Plans for a tribute to Sir Andy Murray are in the hands of the local community, as Stirling’s Provost proposes a community led initiative.
The proposal – brought forward by Council Leader Mike Robbins at yesterday’s (Tuesday, January 24) Civic Committee meeting – aims to commemorate Murray and his brother Jamie in honour of their recognition in the New Year’s Honours list.
Speaking to STV News earlier in the month, the Council Leader said: “I am aware that there is a desire in some parts of the Dunblane community to have a statue or tribute to celebrate the Murray brothers’ achievements in the town, and will add this to the agenda at the next civic committee in a few weeks’ time so that initial discussions can take place.”
Despite initial plans for a bronze statue, Councillor Robbins admits that the nature of the towns ‘tribute’ is still uncertain.
He added, “Our discussion covered a range of topics. Some of our Dunblane residents favour a statue, others are open to a wider interpretation of a ‘tribute’.

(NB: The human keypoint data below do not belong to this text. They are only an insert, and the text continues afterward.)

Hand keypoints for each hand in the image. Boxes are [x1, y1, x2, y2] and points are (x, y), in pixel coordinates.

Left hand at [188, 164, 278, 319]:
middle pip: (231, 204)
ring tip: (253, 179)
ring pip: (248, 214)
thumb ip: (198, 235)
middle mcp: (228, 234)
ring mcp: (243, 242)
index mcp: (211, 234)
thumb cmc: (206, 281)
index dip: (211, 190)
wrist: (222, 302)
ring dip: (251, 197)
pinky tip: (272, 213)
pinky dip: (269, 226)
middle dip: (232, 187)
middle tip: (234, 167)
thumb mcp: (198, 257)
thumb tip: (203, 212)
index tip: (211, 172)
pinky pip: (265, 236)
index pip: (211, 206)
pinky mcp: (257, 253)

“Location is also an issue, so the Bailies and I are happy to facilitate a community led initiative and to that end will be in touch with representative groups in Dunblane.”

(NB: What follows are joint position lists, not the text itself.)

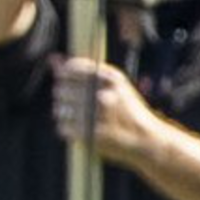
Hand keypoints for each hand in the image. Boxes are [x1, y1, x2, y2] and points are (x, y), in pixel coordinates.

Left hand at [50, 55, 170, 167]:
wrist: (146, 140)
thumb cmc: (128, 111)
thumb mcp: (115, 86)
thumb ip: (85, 71)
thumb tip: (53, 59)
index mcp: (111, 79)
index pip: (72, 69)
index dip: (64, 75)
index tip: (63, 79)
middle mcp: (104, 95)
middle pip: (63, 90)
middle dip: (61, 95)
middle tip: (68, 100)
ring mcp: (97, 116)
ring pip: (61, 110)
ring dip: (61, 112)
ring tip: (72, 115)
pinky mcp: (91, 135)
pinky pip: (63, 128)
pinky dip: (66, 128)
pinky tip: (76, 128)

Among his achievements, the Dunblane-born tennis champion ended 2016 as world number one, with a successful run of 24 matches and five straight titles; including picking up a gold medal during the Rio Olympics last year.

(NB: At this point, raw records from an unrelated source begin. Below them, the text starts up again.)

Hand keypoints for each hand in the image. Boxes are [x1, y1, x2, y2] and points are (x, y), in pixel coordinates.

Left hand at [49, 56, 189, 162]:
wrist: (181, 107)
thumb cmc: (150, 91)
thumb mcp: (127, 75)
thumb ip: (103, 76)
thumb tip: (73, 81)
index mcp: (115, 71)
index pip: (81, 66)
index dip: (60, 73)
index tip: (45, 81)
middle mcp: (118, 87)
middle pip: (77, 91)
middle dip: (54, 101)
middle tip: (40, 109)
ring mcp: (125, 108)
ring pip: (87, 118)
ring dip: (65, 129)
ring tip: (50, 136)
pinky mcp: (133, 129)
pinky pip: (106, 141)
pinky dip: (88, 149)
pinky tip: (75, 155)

Brother Jamie is also not short of accolades, ending 2016 as world number one in men’s doubles after a year that saw him win both the US and Australian Opens alongside partner Bruno Soares.
Raleigh Gowrie, Sports Performance Manager at the University of Stirling spoke of Murray’s achievements and the impact his accolades has had towards the sport.
Gowrie said, “Andy Murray has a long history and affinity with the University – first as a young player and, later, as an honorary graduate. The success and recognition he receives in the local community and around the world is richly deserved.
“Stirling continues to be a hub for tennis in Scotland at a time when the sport is growing. More than 250 people of all ages and abilities come to the University each week to take part in our community tennis programme, eight student tennis teams compete regularly in national student and amateur competitions, and our International Sport Scholarship Programme nurtures a group of talented elite players to achieve their sporting goals at an international level.”
The double Wimbledon champion was previously honored with a terracotta warrior statue in Shanghai after he won the 2010 Rolex Masters.